Liputan6.com, Jakarta - Peradangan merupakan salah satu cara tubuh untuk melawan infeksi dan sebagai bentuk penyembuhan. Namun, peradangan bisa tak terkendali dan bertahan lebih lama dari waktu yang diperlukan dalam beberapa kondisi. Peradangan itu dapat menjadi kronis.

Kebanyakan individu akan langsung memikirkan obat antiinflamasi sebagai solusi untuk mengatasinya. Padahal terdapat beberapa rempah alami yang mampu meredakan peradangan.

Ya, peradangan atau inflamasi dapat diatasi dengan mengonsumsi rempah-rempah. Pasalnya, rempah-rempah memiliki khasiat yang beragam dan baik untuk kesehatan tubuh. Penasaran? Berikut 5 jenis rempah yang bisa meredakan peradangan dikutip dari Healthline, Rabu (10/2/2021).

1. Jahe

Ilustrasi jahe (iStockphoto)
Ilustrasi jahe (iStockphoto)

Jahe telah digunakan selama ribuan tahun sebagai pengobatan tradisional untuk menyembuhkan berbagai penyakit. Mulai dari flu, sakit kepala, tekanan darah tinggi, hingga peradangan.

Rempah jahe merupakan bumbu masak yang lezat dengan rasa pedas, tetapi juga manis. Jahe mengandung lebih dari 100 senyawa aktif, seperti gingerol, shogaol, zingiberene, dan zingerone. Kandungan tersebut memiliki efek untuk kesehatan, termasuk peradangan dalam tubuh.

Sebuah penelitian yang dilakukan pada 1.010 peserta menemukan bahwa mengonsumsi 1.000-3.000 mg jahe setiap hari selama 4-12 minggu dapat mengurangi tanda peradangan.

2. Bawang Putih

Ilustrasi bawang putih. (dok. Unsplash.com/Anshu A @anshu18)
Ilustrasi bawang putih. (dok. Unsplash.com/Anshu A @anshu18)

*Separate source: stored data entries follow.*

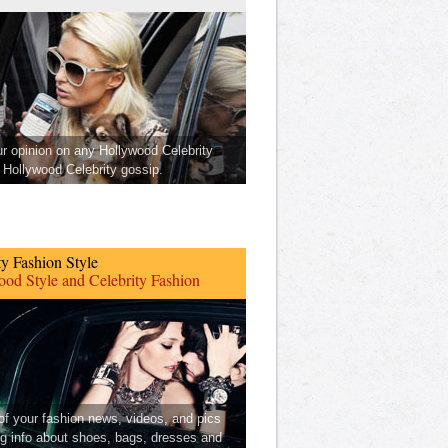
ur opinion on any Hollywood Celebrity
Hollywood Celebrity gossip.
ty Fashion Style
od Style and Celebrity Fashion
 of your fashion news, videos, and pics
ng info about shoes, bags, dresses and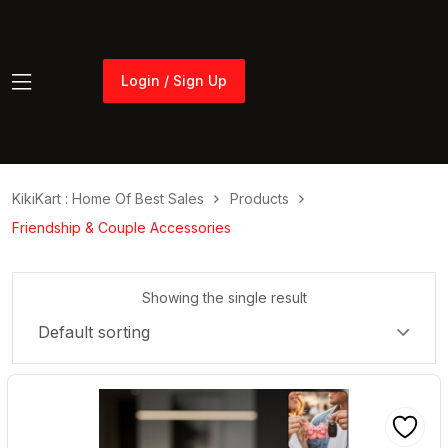
Login / Sign Up
Login / Sign Up
KikiKart : Home Of Best Sales
Products
Friendship & Couple Accessories
Showing the single result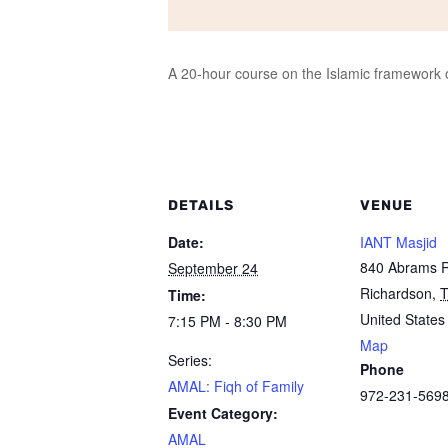
A 20-hour course on the Islamic framework of
DETAILS
VENUE
Date:
IANT Masjid
840 Abrams 
September 24
Richardson
,
Time:
United States
7:15 PM - 8:30 PM
Map
Series:
Phone
AMAL: Fiqh of Family
972-231-569
Event Category:
AMAL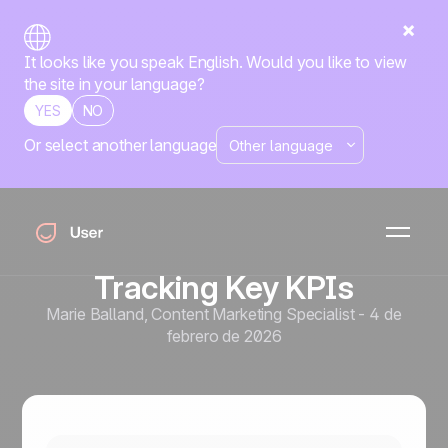
It looks like you speak English. Would you like to view
the site in your language?
YES
NO
Or select another language
Automatización de marketing
Measuring the True ROI of
Marketing Automation:
Developing a Framework for
Tracking Key KPIs
Marie Balland
,
Content Marketing Specialist
-
4 de
febrero de 2026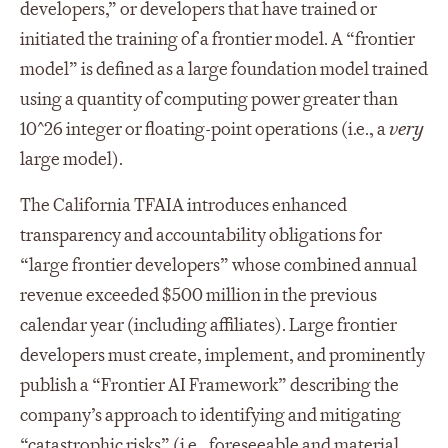
developers,” or developers that have trained or
initiated the training of a frontier model. A “frontier
model” is defined as a large foundation model trained
using a quantity of computing power greater than
10^26 integer or floating-point operations (i.e., a
very
large model).
The California TFAIA introduces enhanced
transparency and accountability obligations for
“large frontier developers” whose combined annual
revenue exceeded $500 million in the previous
calendar year (including affiliates). Large frontier
developers must create, implement, and prominently
publish a “Frontier AI Framework” describing the
company’s approach to identifying and mitigating
“catastrophic risks” (i.e., foreseeable and material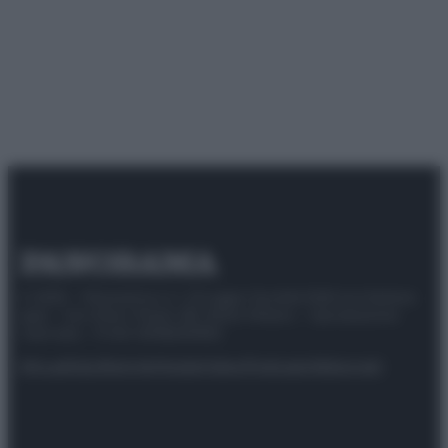
© 2025 – Panorama s.r.l. (Gruppo Società Editrice Italiana
spa) – Via Vittor Pisani 28, 20124 Milano – riproduzione
riservata – P.IVA 10518230965
Attualità
Lifestyle
Moda
Video
Podcast
Abbonati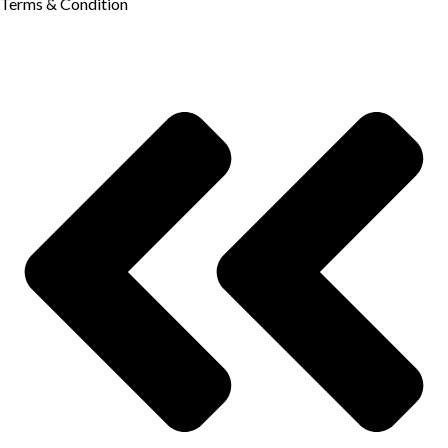
Terms & Condition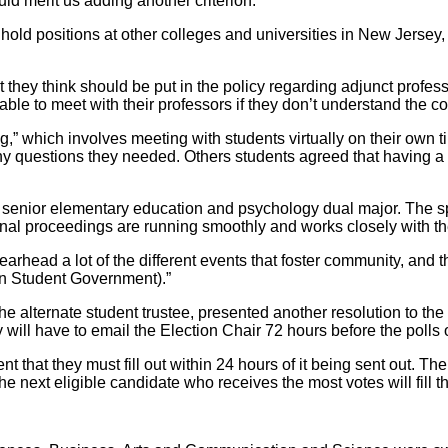
ld merit us adding another criterion.”
ld positions at other colleges and universities in New Jersey, w
y think should be put in the policy regarding adjunct professors
ble to meet with their professors if they don’t understand the co
,” which involves meeting with students virtually on their own 
y questions they needed. Others students agreed that having a pl
 senior elementary education and psychology dual major. The s
nal proceedings are running smoothly and works closely with th
rhead a lot of the different events that foster community, and tha
 (in Student Government).”
e alternate student trustee, presented another resolution to the b
ey will have to email the Election Chair 72 hours before the polls
t that they must fill out within 24 hours of it being sent out. Th
 the next eligible candidate who receives the most votes will fill t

Bawang putih merupakan bumbu yang terkenal dengan aroma dan rasanya yang kuat. Bawang putih mengandung senyawa belerang yang bermanfaat bagi kesehatan, seperti alisin, dialil disulfida, dan S-allyl cysteine yang berfungsi sebagai antiinflamasi.

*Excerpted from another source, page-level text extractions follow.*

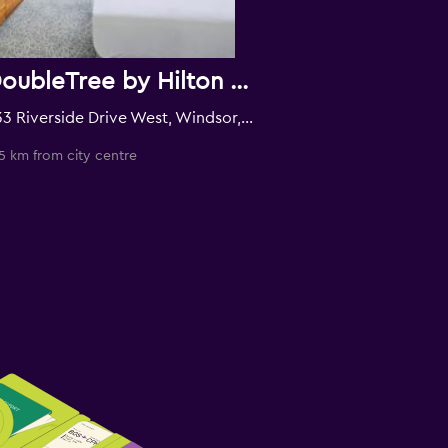
DoubleTree by Hilton Windsor Hotel & Suites
333 Riverside Drive West, Windsor, ON, Canada
5 km from city centre
0.4 km from city c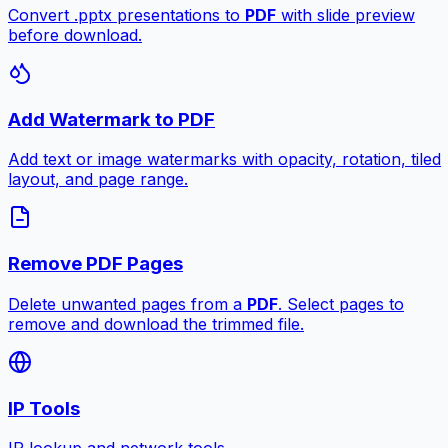
Convert .pptx presentations to
PDF
with slide preview
before download.
Add Watermark to PDF
Add text or image watermarks with opacity, rotation, tiled
layout, and page range.
Remove PDF Pages
Delete unwanted pages from a
PDF
. Select pages to
remove and download the trimmed file.
IP Tools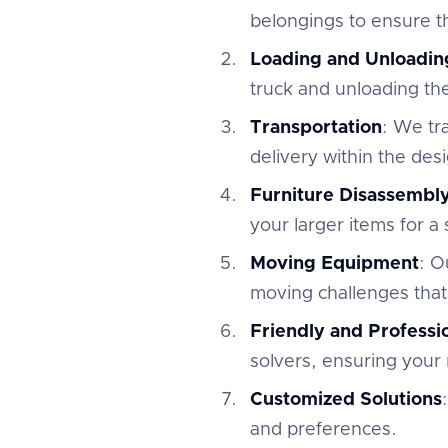
belongings to ensure th
Loading and Unloadin
truck and unloading th
Transportation
: We tr
delivery within the des
Furniture Disassembl
your larger items for a
Moving Equipment
: O
moving challenges that
Friendly and Profess
solvers, ensuring your 
Customized Solutions
and preferences.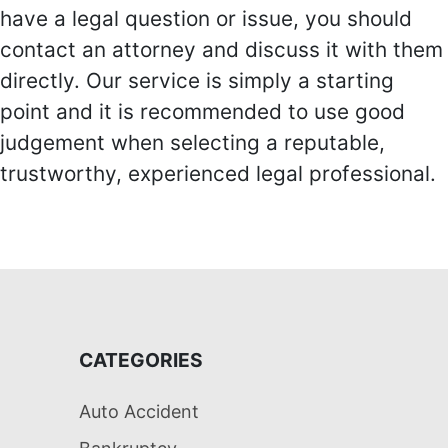
have a legal question or issue, you should
contact an attorney and discuss it with them
directly. Our service is simply a starting
point and it is recommended to use good
judgement when selecting a reputable,
trustworthy, experienced legal professional.
CATEGORIES
Auto Accident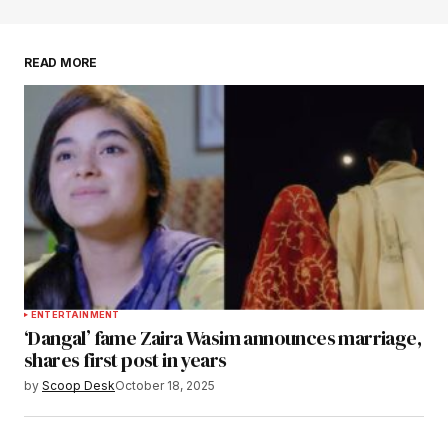
browser for the next time I comment.
READ MORE
Submit Comment
ENTERTAINMENT
‘Dangal’ fame Zaira Wasim announces marriage,
shares first post in years
by
Scoop Desk
October 18, 2025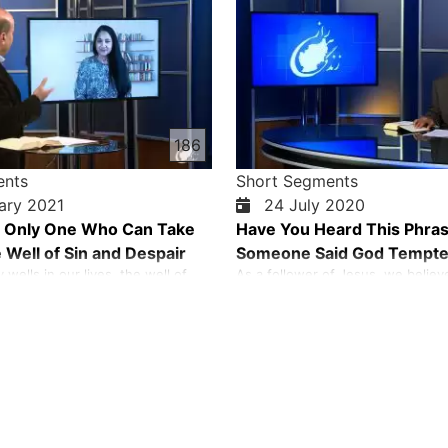
186
ents
Short Segments
ary 2021
24 July 2020
e Only One Who Can Take
Have You Heard This Phra
 Well of Sin and Despair
Someone Said God Tempt
wells in our lives, the well of
As a follower of Jesus, we believ
 despair, fear, and the list goes
never tempts us. Temptation com
cannot take ourselves from these
and our own selfish desire. God 
ituations. Jesus is the only one
us because God is a good God.
s from the well of sin and despair
 his life for us on the cross.
…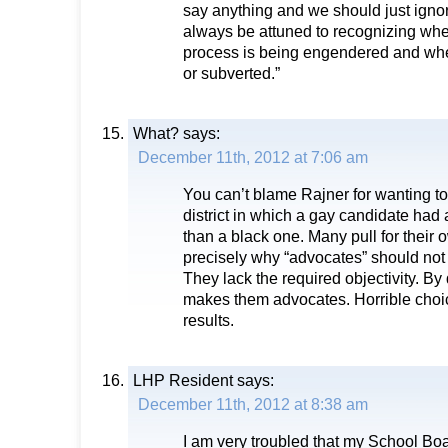
say anything and we should just ignor
always be attuned to recognizing wh
process is being engendered and whe
or subverted.”
What?
says:
December 11th, 2012 at 7:06 am
You can’t blame Rajner for wanting to
district in which a gay candidate had 
than a black one. Many pull for their 
precisely why “advocates” should not
They lack the required objectivity. By 
makes them advocates. Horrible choic
results.
LHP Resident
says:
December 11th, 2012 at 8:38 am
I am very troubled that my School B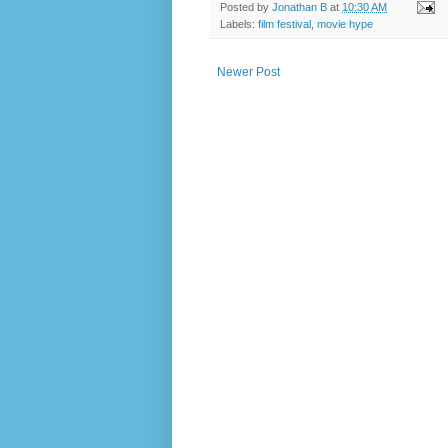
Posted by
Jonathan B
at
10:30 AM
Labels:
film festival
,
movie hype
Newer Post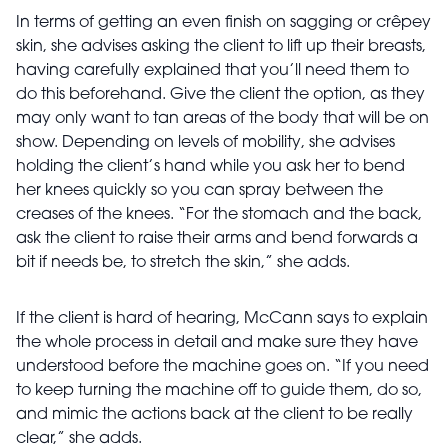
In terms of getting an even finish on sagging or crêpey
skin, she advises asking the client to lift up their breasts,
having carefully explained that you’ll need them to
do this beforehand. Give the client the option, as they
may only want to tan areas of the body that will be on
show. Depending on levels of mobility, she advises
holding the client’s hand while you ask her to bend
her knees quickly so you can spray between the
creases of the knees. “For the stomach and the back,
ask the client to raise their arms and bend forwards a
bit if needs be, to stretch the skin,” she adds.
If the client is hard of hearing, McCann says to explain
the whole process in detail and make sure they have
understood before the machine goes on. “If you need
to keep turning the machine off to guide them, do so,
and mimic the actions back at the client to be really
clear,” she adds.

Sebuah penelitian menunjukkan bahwa bawang putih dapat membantu meningkatkan antioksidan dalam tubuh, seperti glutathione (GSH) dan superoksida dismutase (SOD) untuk mencegah pemicu peradangan.

3. Kapulaga

ilustrasi kapulaga/copyright Shutterstock
ilustrasi kapulaga/copyright Shutterstock

Rempah asli dari Asia Tenggara ini memiliki rasa manis dan pedas yang kompleks. Mengonsumsi kapulaga dapat mengurangi penanda peradangan atau inflamasi, seperti CRP, IL-6, TNF-a, dan MDA. Selain itu, kapulaga juga dapat meningkatkan status antioksidan 90%. Rasa kapulaga yang kaya dan kompleks cocok sebagai campuran untuk masakan kari dan semur.

4. Teh Hijau

ilustrasi teh hijau/photo By KMNPhoto (Shutterstock)
ilustrasi teh hijau/photo By KMNPhoto (Shutterstock)

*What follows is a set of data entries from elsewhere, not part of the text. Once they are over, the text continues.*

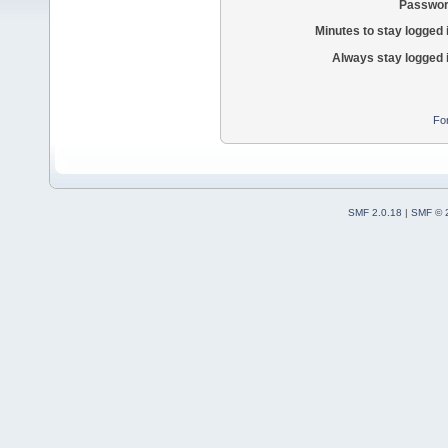
Passwor
Minutes to stay logged 
Always stay logged 
Fo
SMF 2.0.18
|
SMF © 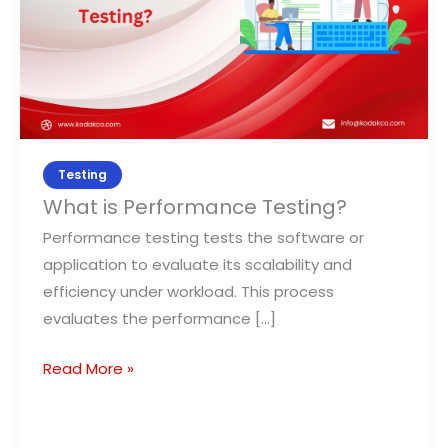
Testing
What is Performance Testing?
Performance testing tests the software or
application to evaluate its scalability and
efficiency under workload. This process
evaluates the performance […]
Read More »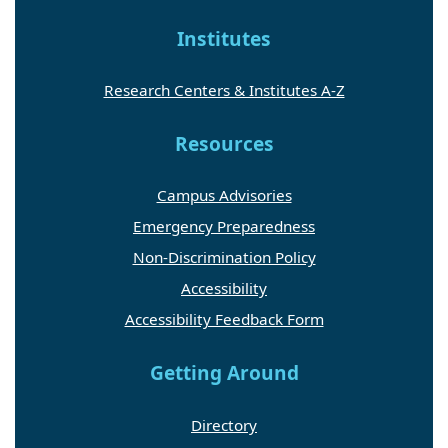
Institutes
Research Centers & Institutes A-Z
Resources
Campus Advisories
Emergency Preparedness
Non-Discrimination Policy
Accessibility
Accessibility Feedback Form
Getting Around
Directory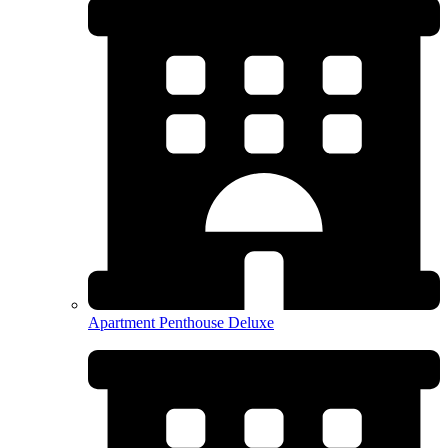
Apartment Penthouse Deluxe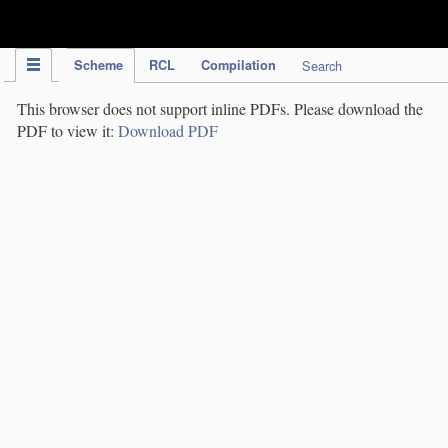
IPC Publication
Scheme
RCL
Compilation
Search
This browser does not support inline PDFs. Please download the
PDF to view it:
Download PDF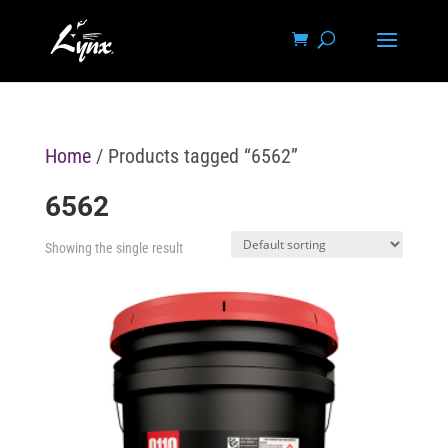
Home
/ Products tagged “6562”
6562
Showing the single result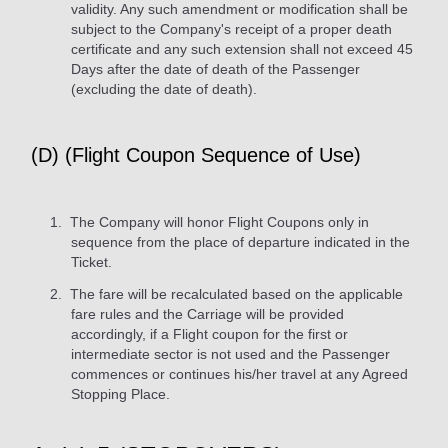
validity. Any such amendment or modification shall be
subject to the Company's receipt of a proper death
certificate and any such extension shall not exceed 45
Days after the date of death of the Passenger
(excluding the date of death).
(D) (Flight Coupon Sequence of Use)
The Company will honor Flight Coupons only in
sequence from the place of departure indicated in the
Ticket.
The fare will be recalculated based on the applicable
fare rules and the Carriage will be provided
accordingly, if a Flight coupon for the first or
intermediate sector is not used and the Passenger
commences or continues his/her travel at any Agreed
Stopping Place.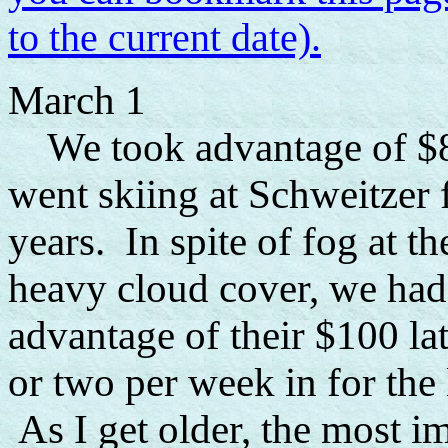
to the current date).
March 1
We took advantage of $8 l
went skiing at Schweitzer f
years. In spite of fog at th
heavy cloud cover, we had
advantage of their $100 lat
or two per week in for the 
As I get older, the most im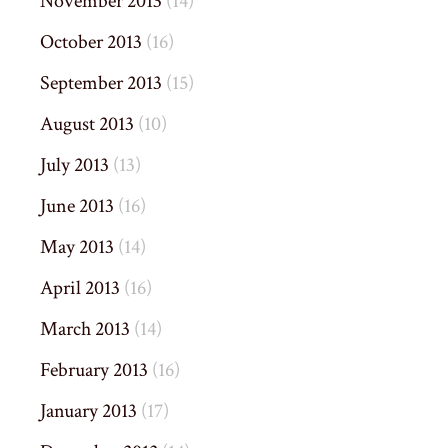
November 2013
(14)
October 2013
(16)
September 2013
(15)
August 2013
(10)
July 2013
(13)
June 2013
(16)
May 2013
(14)
April 2013
(16)
March 2013
(14)
February 2013
(16)
January 2013
(17)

Teh hijau terkenal memiliki banyak manfaat dan baik untuk kesehatan tubuh. Rempah teh hijau mengandung senyawa sehat yang disebut polifenol, terutama EGCG yang dapat mengurangi peradangan. Selain itu, senyawa tersebut juga bermanfaat untuk kesehatan otak dan jantung. Anda dapat menikmati rempah teh hijau dengan menyeduhnya menjadi teh yang nikmat.

5. Rosemary

Ilustrasi rosemary. (Gambar oleh gate74 dari Pixabay)
Ilustrasi rosemary. (Gambar oleh gate74 dari Pixabay)

Rosemary merupakan ramuan lezat dan harum yang berasal dari Mediterania. Kandungan polifenol, terutama rosmarinik dan asam karnosat yang tinggi pada rempah rosemary mampu membantu mengurangi peradangan.

Dalam penelitian yang dilakukan pada hewan, asam rosmarinik dapat mengurangi tanda peradangan dan beberapa kondisi peradangan, termasuk dermatitis atopik, osteoartritis, asma, dan penyakit gusi.